[DATA SUPPLIED Boundary: Start]

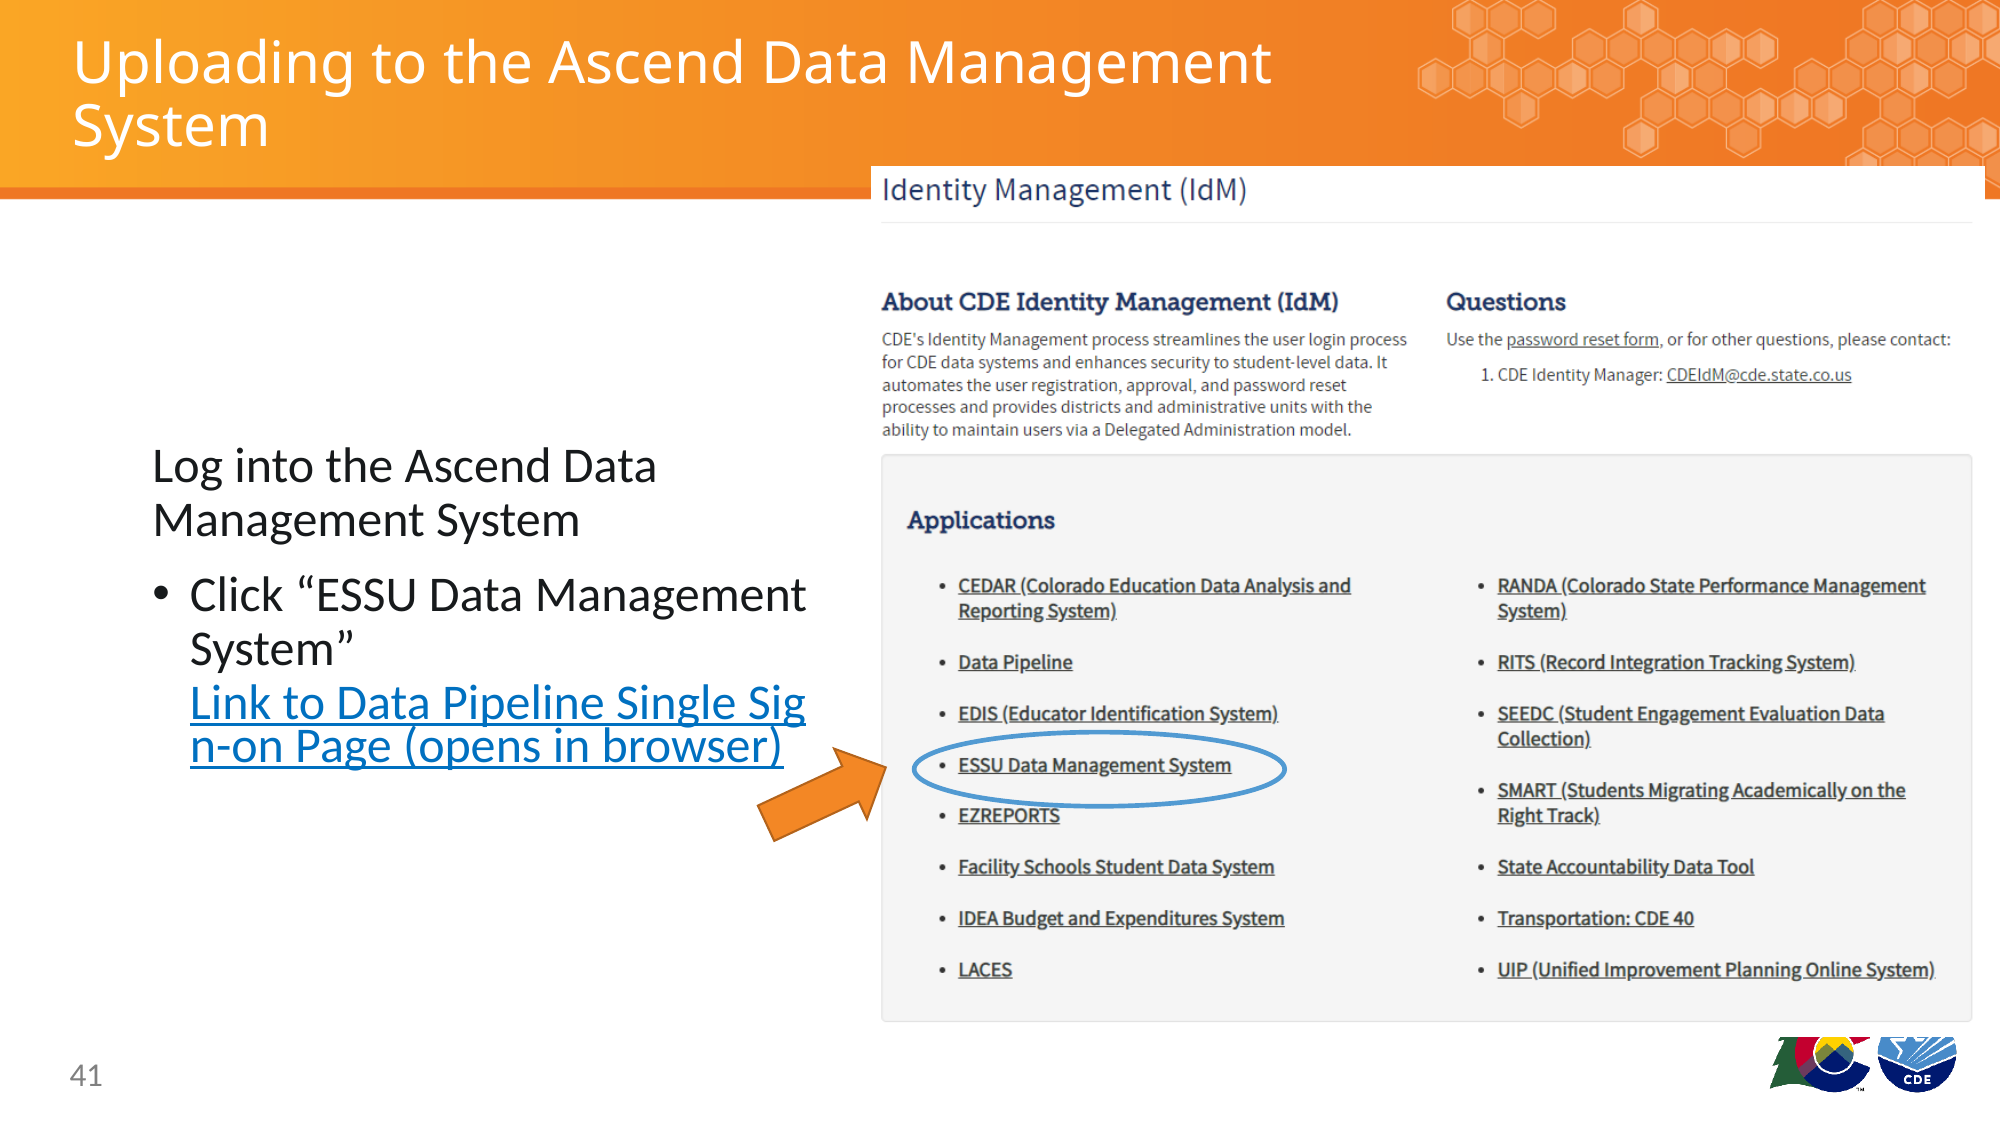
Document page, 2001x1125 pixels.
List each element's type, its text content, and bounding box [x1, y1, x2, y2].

title Uploading to the Ascend Data Management System [72, 33, 1396, 182]
slide_number 41 [54, 1042, 505, 1103]
picture [1768, 1037, 1957, 1093]
picture [0, 0, 2000, 200]
list Log into the Ascend Data Management System Click “ESSU Data Management System” Link to Data Pipeline Single Sign-on Page (opens in browser) [137, 254, 826, 969]
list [871, 166, 1985, 1037]
text_box [756, 746, 871, 843]
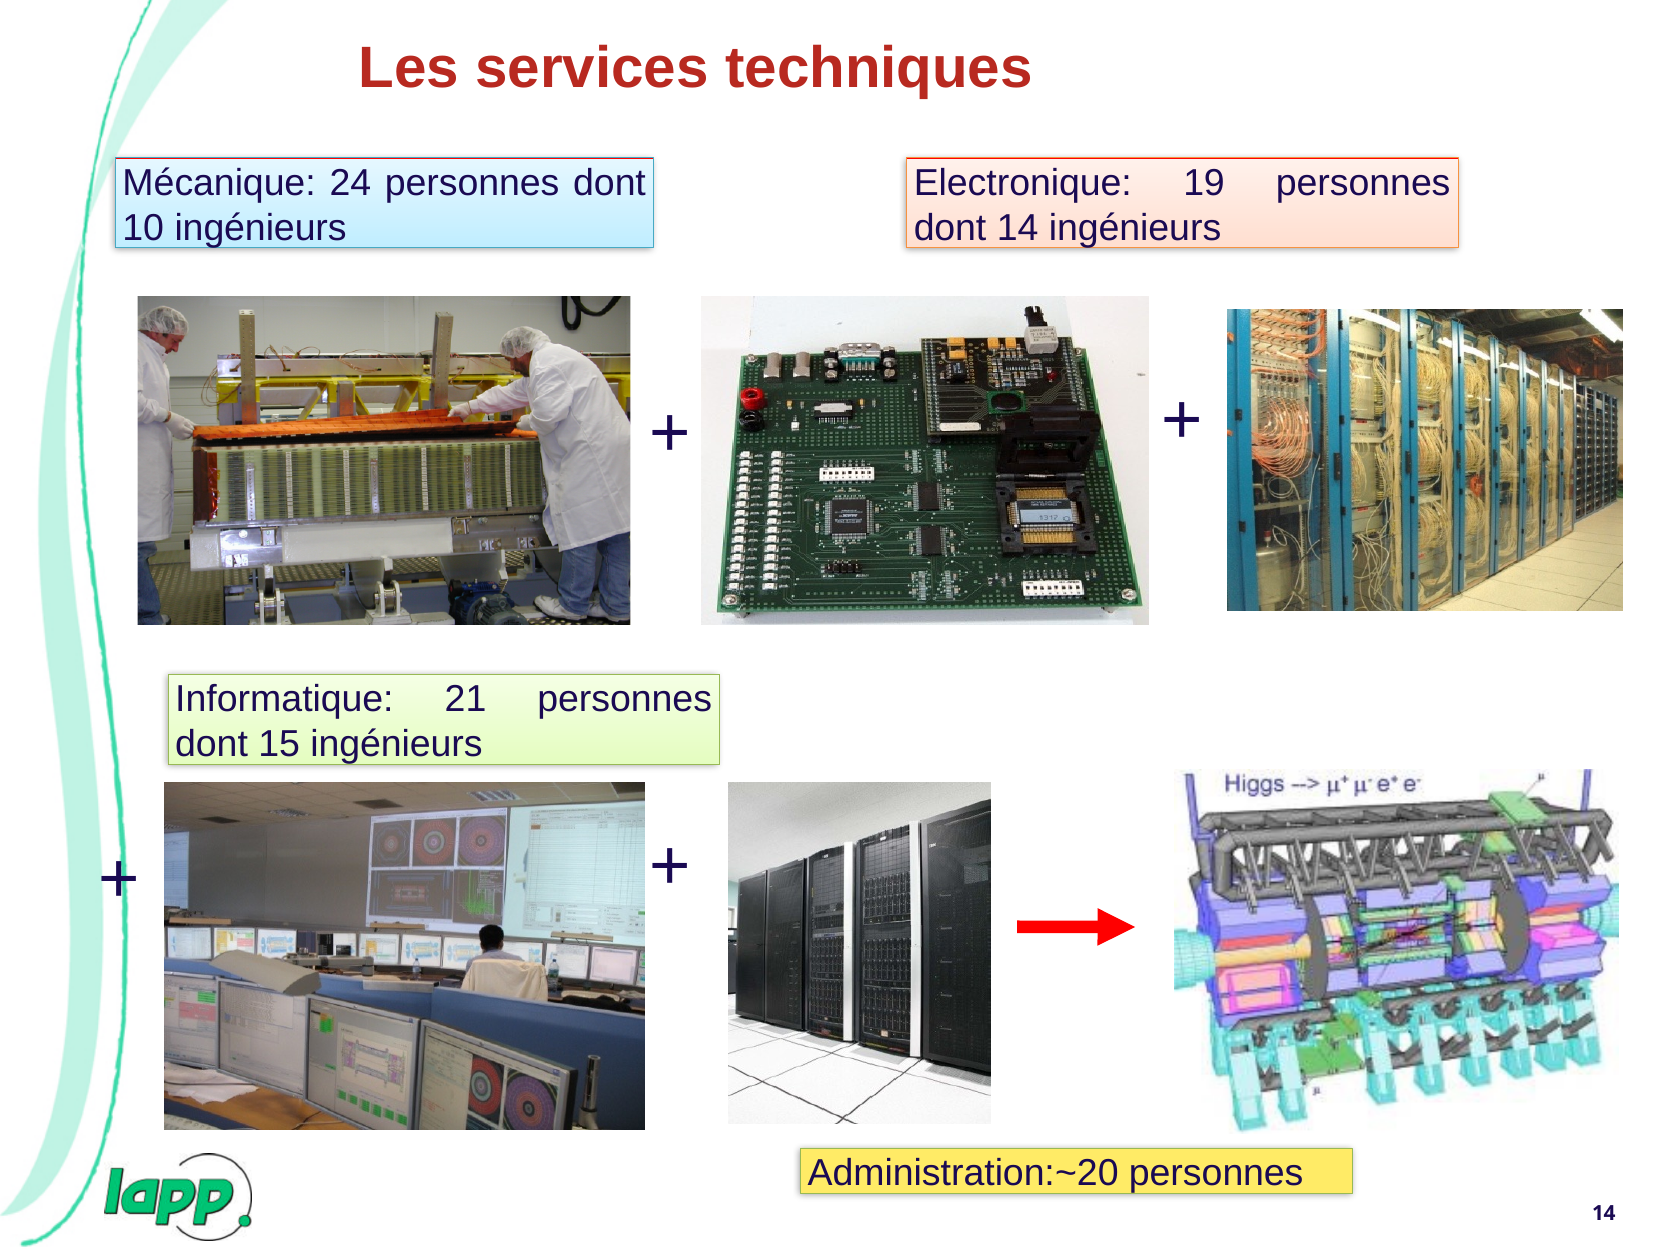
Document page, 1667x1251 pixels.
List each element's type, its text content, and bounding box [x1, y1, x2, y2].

slide_number 14 [1580, 1198, 1627, 1242]
text_box [1017, 920, 1136, 934]
text_box + [1149, 364, 1219, 466]
text_box + [82, 823, 156, 926]
text_box Mécanique: 24 personnes dont 10 ingénieurs [115, 157, 654, 248]
text_box Electronique: 19 personnes dont 14 ingénieurs [906, 157, 1458, 248]
text_box Administration:~20 personnes [800, 1147, 1352, 1194]
text_box + [633, 377, 701, 479]
picture [1226, 309, 1624, 611]
picture [728, 782, 991, 1124]
text_box Informatique: 21 personnes dont 15 ingénieurs [167, 674, 720, 765]
picture [0, 0, 645, 1250]
text_box + [645, 810, 707, 912]
text_box Les services techniques [351, 28, 1042, 99]
picture [701, 296, 1149, 626]
picture [1174, 769, 1620, 1135]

[DATA SUPPLIED Boundary: End]

Copy each line of the records precisely and drop any images they hold.

RESPONSE AREA:
Document page, 2001x1125 pixels.
List each element's type, its text content, and bounding box [x1, y1, x2, y2].

title Uploading to the Ascend Data Management System [72, 33, 1396, 182]
slide_number 41 [54, 1042, 505, 1103]
picture [1768, 1037, 1957, 1093]
picture [0, 0, 2000, 200]
list Log into the Ascend Data Management System Click “ESSU Data Management System” Link to Data Pipeline Single Sign-on Page (opens in browser) [137, 254, 826, 969]
list [871, 166, 1985, 1037]
text_box [756, 746, 871, 843]
Document page, 1667x1251 pixels.
List each element's type, its text content, and bounding box [x1, y1, x2, y2].

slide_number 14 [1580, 1198, 1627, 1242]
text_box [1017, 920, 1136, 934]
text_box + [1149, 364, 1219, 466]
text_box + [82, 823, 156, 926]
text_box Mécanique: 24 personnes dont 10 ingénieurs [115, 157, 654, 248]
text_box Electronique: 19 personnes dont 14 ingénieurs [906, 157, 1458, 248]
text_box Administration:~20 personnes [800, 1147, 1352, 1194]
text_box + [633, 377, 701, 479]
picture [1226, 309, 1624, 611]
picture [728, 782, 991, 1124]
text_box Informatique: 21 personnes dont 15 ingénieurs [167, 674, 720, 765]
picture [0, 0, 645, 1250]
text_box + [645, 810, 707, 912]
text_box Les services techniques [351, 28, 1042, 99]
picture [701, 296, 1149, 626]
picture [1174, 769, 1620, 1135]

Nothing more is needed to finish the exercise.